O que fazer
Transcreva do texto sobre o medo de dinossauros o trecho de "Por Marion Minerbo" até "já é grande!".

Mamãe, você NÃO PODE ter medo!

Por Marion Minerbo

Julinha (dois anos) na cama, antes de dormir, de luz já apagada:

Eu não sei se seu tenho medo de dinossauro. Eu às vezes tenho medo de dinossauro… é, eu às vezes tenho medo de dinossauro… mamãe, por que eu às vezes tenho medo de dinossauro?

Ah, não sei, talvez porque tenha alguns dinossauros que sejam muito grandes e bravos…
-…

Eu também tenho medo dos dinossauros que são grandes e bravos!

Não, mamãe, você NÃO TEM medo! Você já é grande!

Hoje eu estava conversando com mamãe sobre um tema que não sai da minha cabeça: dinossauros. Tenho muito medo deles. Como um ímã, eles atraem vários sentimentos que tomam conta de mim, mas eu não sei muito bem o que são. Eles dão forma a coisas que me afligem porque ainda não fazem parte do meu Repertório Emocional. 

O lobo mau atrai como um imã meu medo de ser engolida pela mamãe. Ou será que é ao contrário? Eu é que gosto tanto dela que gostaria de comer ela inteirinha? Porque meu amor ainda é assim: quero guardar bem guardadinho tudo o que é bom e gostoso dentro de mim! 

Mas sinto que ela também me ama tanto que gostaria de me engolir. Vira e mexe morde meu pé e faz de conta que está mastigando e engolindo. Nestas horas, parece que quer que eu volte para dentro dela! E para falar a verdade, isso me apavora: que amor é esse, que quer me mastigar e me engolir? Percebe como o lobo é perfeito para atrair este tipo de medo? Mas eu também sei como me proteger do lobo mau. Mamãe e eu lemos muitas histórias sobre ele; por sorte, todas acabam bem, porque os caçadores não têm medo. Eles sempre ganham do lobo! 

Já com os dinossauros é diferente. São tão grandes, fortes e intensos que nem cabem no zoológico, como os outros bichos que conheço. Não cabem em nenhum lugar! São tão grandes e fortes que a espingarda dos caçadores não faz nem cócegas neles. São tão grandes e intensos que … que se parecem com mamãe. E às vezes com papai, que também é muito grande e muito forte. Com uma patada, qualquer um deles pode me esmagar, física e emocionalmente.

Seção de dados
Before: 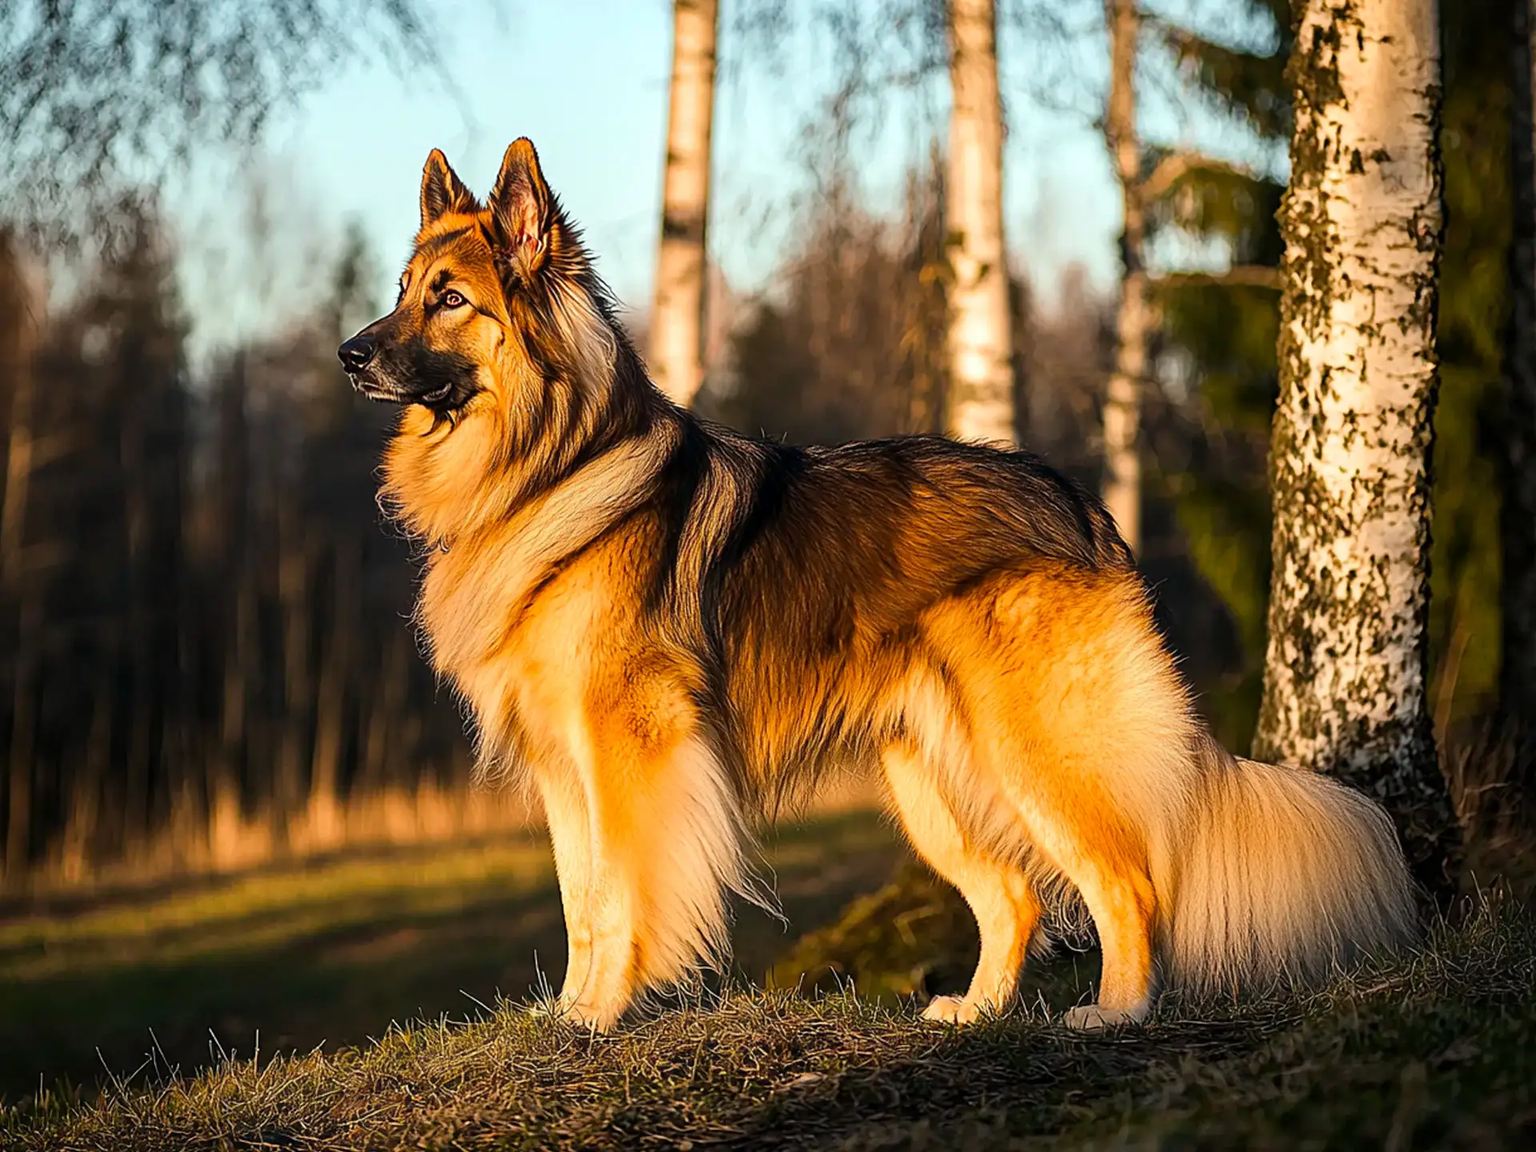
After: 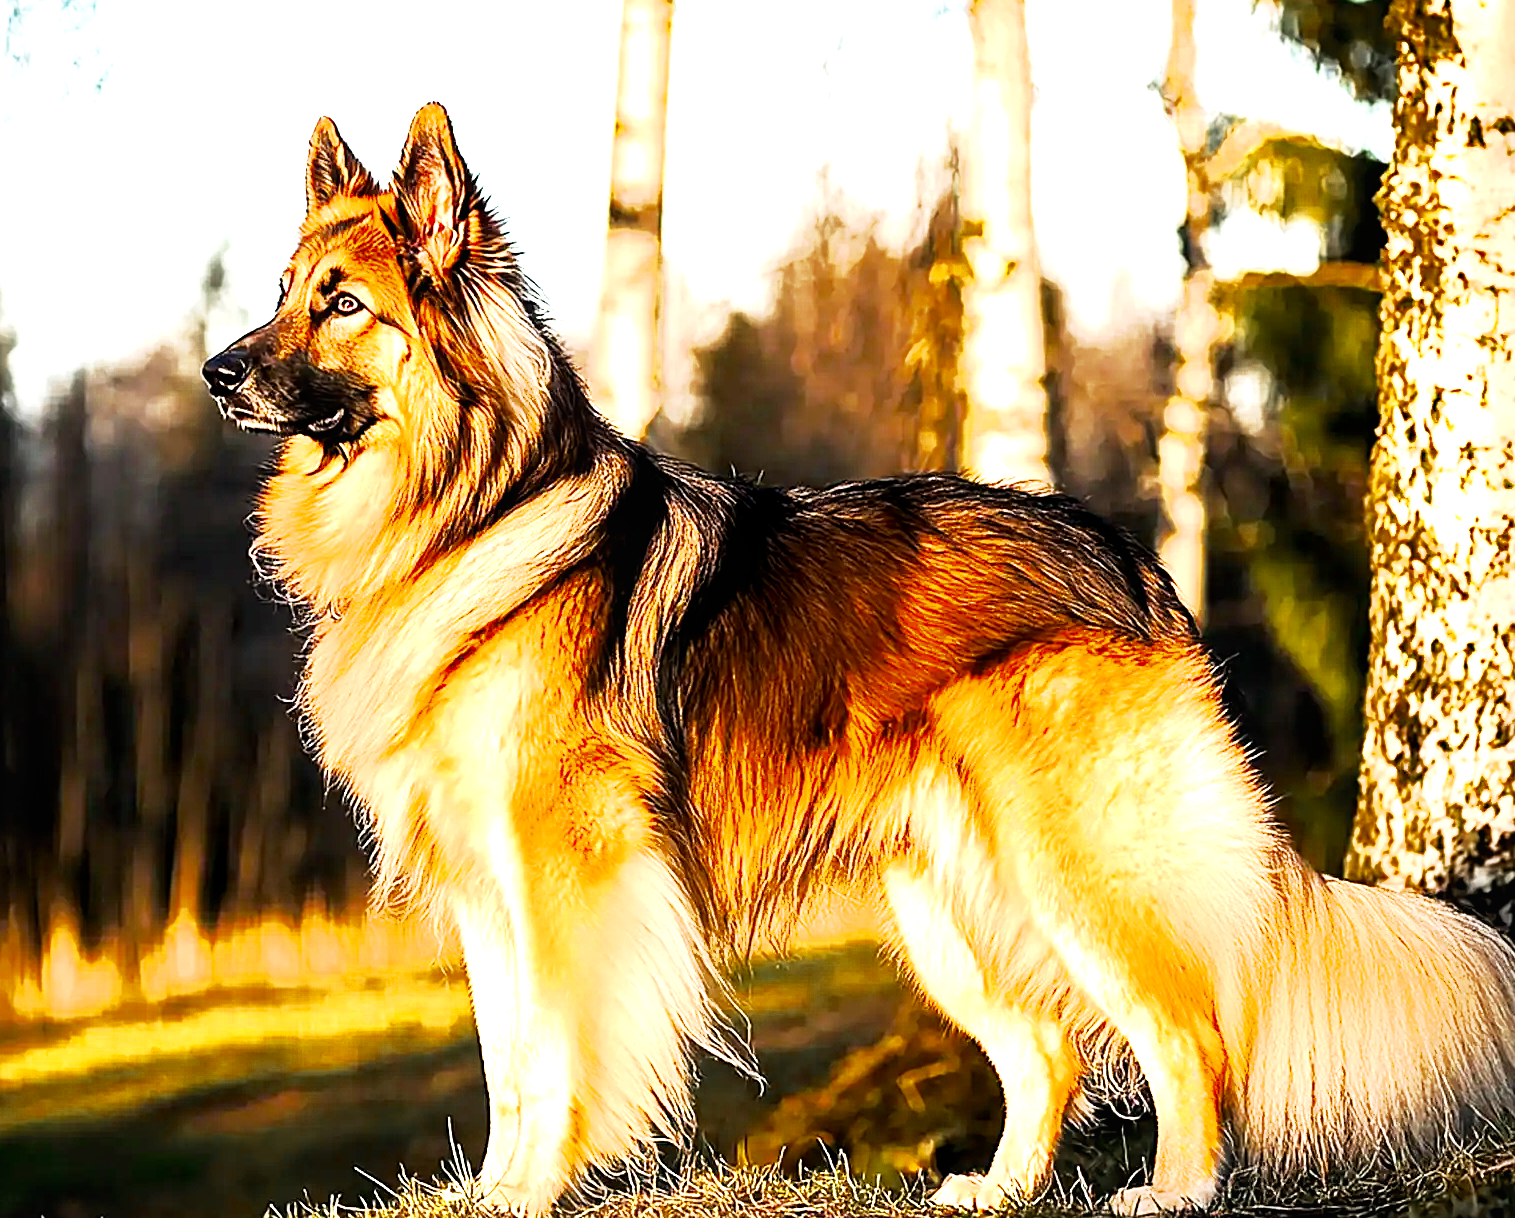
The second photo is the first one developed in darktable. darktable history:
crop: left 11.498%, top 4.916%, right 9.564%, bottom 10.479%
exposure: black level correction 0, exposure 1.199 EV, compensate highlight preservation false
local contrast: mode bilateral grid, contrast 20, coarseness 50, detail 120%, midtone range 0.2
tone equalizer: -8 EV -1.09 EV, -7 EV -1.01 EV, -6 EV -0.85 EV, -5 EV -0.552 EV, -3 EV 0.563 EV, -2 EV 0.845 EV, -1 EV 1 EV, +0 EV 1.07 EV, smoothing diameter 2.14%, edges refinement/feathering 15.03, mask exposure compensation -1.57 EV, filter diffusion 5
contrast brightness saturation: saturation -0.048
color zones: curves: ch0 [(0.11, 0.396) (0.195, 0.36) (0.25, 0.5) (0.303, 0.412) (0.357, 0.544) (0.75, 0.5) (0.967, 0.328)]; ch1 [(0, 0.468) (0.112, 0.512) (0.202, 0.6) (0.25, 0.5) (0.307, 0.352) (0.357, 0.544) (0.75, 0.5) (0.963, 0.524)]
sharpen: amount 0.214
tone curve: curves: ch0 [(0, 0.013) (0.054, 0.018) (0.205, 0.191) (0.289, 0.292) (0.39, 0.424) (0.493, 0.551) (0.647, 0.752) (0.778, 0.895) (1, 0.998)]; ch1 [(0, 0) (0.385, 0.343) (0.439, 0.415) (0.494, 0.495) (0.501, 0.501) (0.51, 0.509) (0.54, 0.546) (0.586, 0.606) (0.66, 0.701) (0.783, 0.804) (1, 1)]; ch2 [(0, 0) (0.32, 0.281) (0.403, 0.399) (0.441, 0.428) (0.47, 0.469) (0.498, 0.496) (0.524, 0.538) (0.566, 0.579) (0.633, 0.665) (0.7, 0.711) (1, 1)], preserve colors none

Resultado
Por Marion Minerbo

Julinha (dois anos) na cama, antes de dormir, de luz já apagada:

Eu não sei se seu tenho medo de dinossauro. Eu às vezes tenho medo de dinossauro… é, eu às vezes tenho medo de dinossauro… mamãe, por que eu às vezes tenho medo de dinossauro?

Ah, não sei, talvez porque tenha alguns dinossauros que sejam muito grandes e bravos…
-…

Eu também tenho medo dos dinossauros que são grandes e bravos!

Não, mamãe, você NÃO TEM medo! Você já é grande!